No. 14 Squadron RNZAF is a squadron of the Royal New Zealand Air Force. Formed during the Second World War, it served in the Solomon Islands campaign and in the postwar occupation of Japan. During the Cold War the squadron was stationed in the Middle East for a time and later in Singapore during the Indonesia-Malaysia confrontation. It was disbanded in 2001 along with the rest of the RNZAF Strike Wing. In 2015 No. 14 Squadron was re-raised and equipped with 11 Beechcraft T-6 Texan II. A new aerobatic display team called the Black Falcons was also formed using the new aircraft. They replaced the RNZAF display team known as the Red Checkers.

==History==
Until World War II, New Zealand's air force concentrated on training, transport and maritime attack. The vast distance of the Pacific Ocean seemed a defence against attack by air. Until 1938, only a handful of record breaking air flights had flown to New Zealand, where they were required to land and refuel, suggesting that an enemy attack could not both get to, attack, and then return from a mission to New Zealand. The New Zealand Permanent Air Force operated token numbers of Bristol Fighters and Gloster Grebes. As far as operations overseas went, it was assumed New Zealand would be embedded within Britain's Royal Air Force. In Europe, this was the case. During the 1930s New Zealanders joined the RAF through RAF scholarships and short service commissions, like the first RAF ace of WWII, 'Cobber' Kain. In the opening years of World War II, the RNZAF produced many pilots for the RAF, including fighter pilots. Many New Zealanders trained in Canada for the RAF with the Empire Air Training Scheme. Nos 485(NZ), 486(NZ) fighter squadrons fought in Europe. However there were no fighter units in New Zealand itself when war broke out with Japan.
+++
WHAT YOU NEED TO DO:
1. Copy out, word for word, everything in the No. 14 Squadron passage from "No. 14 Squadron RNZAF" down to "the Red Checkers.".
2. Write the next part of the No. 14 Squadron passage, picking up right after its last sentence.
The material has nothing to do with the work on this page.

DATA EXCERPT:
+++
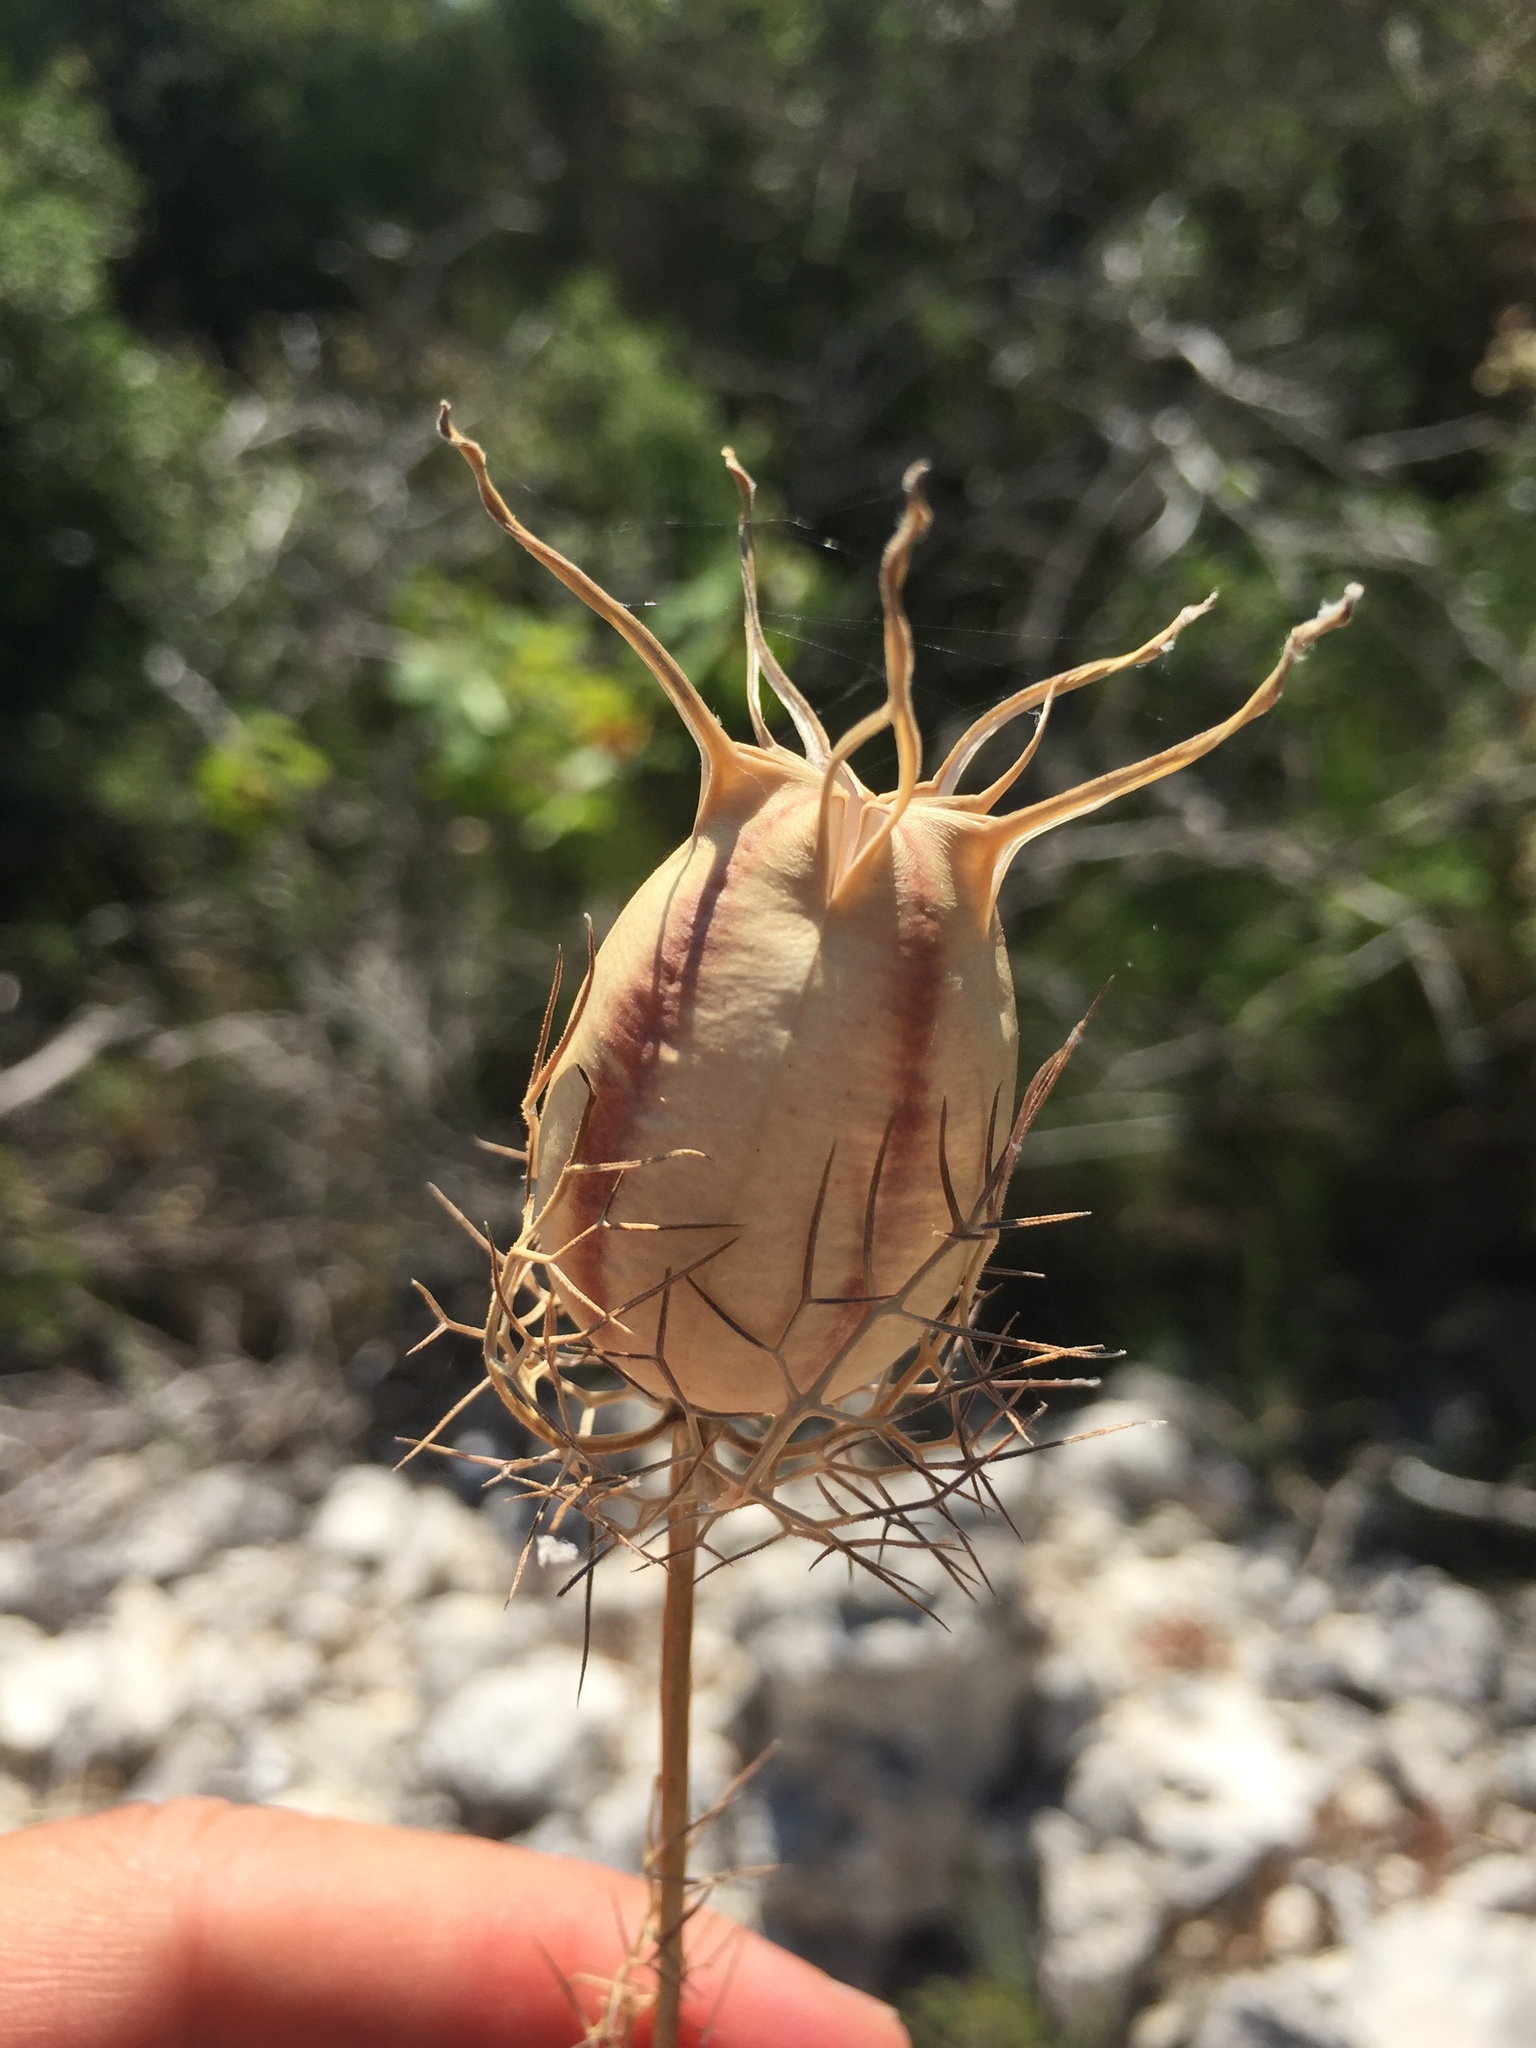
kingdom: Plantae
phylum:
+++
RESULTS:
1.
No. 14 Squadron RNZAF is a squadron of the Royal New Zealand Air Force. Formed during the Second World War, it served in the Solomon Islands campaign and in the postwar occupation of Japan. During the Cold War the squadron was stationed in the Middle East for a time and later in Singapore during the Indonesia-Malaysia confrontation. It was disbanded in 2001 along with the rest of the RNZAF Strike Wing. In 2015 No. 14 Squadron was re-raised and equipped with 11 Beechcraft T-6 Texan II. A new aerobatic display team called the Black Falcons was also formed using the new aircraft. They replaced the RNZAF display team known as the Red Checkers.

2.
In response to the rising threat from Japan, the pilots of 488(NZ) fighter squadron arrived in Singapore in November 1941, where they received Brewster Buffalos. Together with RAAF and RAF Buffalo units, including No. 453 Squadron RAAF (which was also partly manned by New Zealanders), they provided the Commonwealth's only fighter force in the region. While the Japanese army advanced down Peninsular Malaysia, these squadrons fought an unsuccessful defence. The Japanese were better trained and more numerous, and as numbers dwindled, the squadrons' aircraft eventually came to be amalgamated within 488 Squadron, before in January 1942 on the eve of Singapore's surrender 488 Squadron was withdrawn to Batavia (now Jakarta) and then New Zealand.

==Operational service==

===World War II===
In 1942, the threat of attack seemed real; the city of Darwin was bombed, New Guinea invaded and Japanese reconnaissance aircraft overflew Auckland and Wellington. The New Zealand Government hurriedly formed 488's battle-experienced pilots into the RNZAF's first fighter unit. No. 14 Squadron formed under Squadron Leader John MacKenzie at Masterton on 25 April 1942, equipped with North American Harvards until P-40 Kittyhawks could be obtained.

The allied plan was for the Americans to defeat the Japanese by island hopping north across the Pacific. This plan involved bypassing major Japanese bases, which would continue to operate in the allied rear. The RNZAF was given the job of operating against these bypassed Japanese units. At first, maritime patrol and bomber units moved into the Pacific, followed by 15 Squadron with Kittyhawks. In April 1943, a year after forming, 14 Squadron moved to the rear base at Espiritu Santo to resume action against the Japanese.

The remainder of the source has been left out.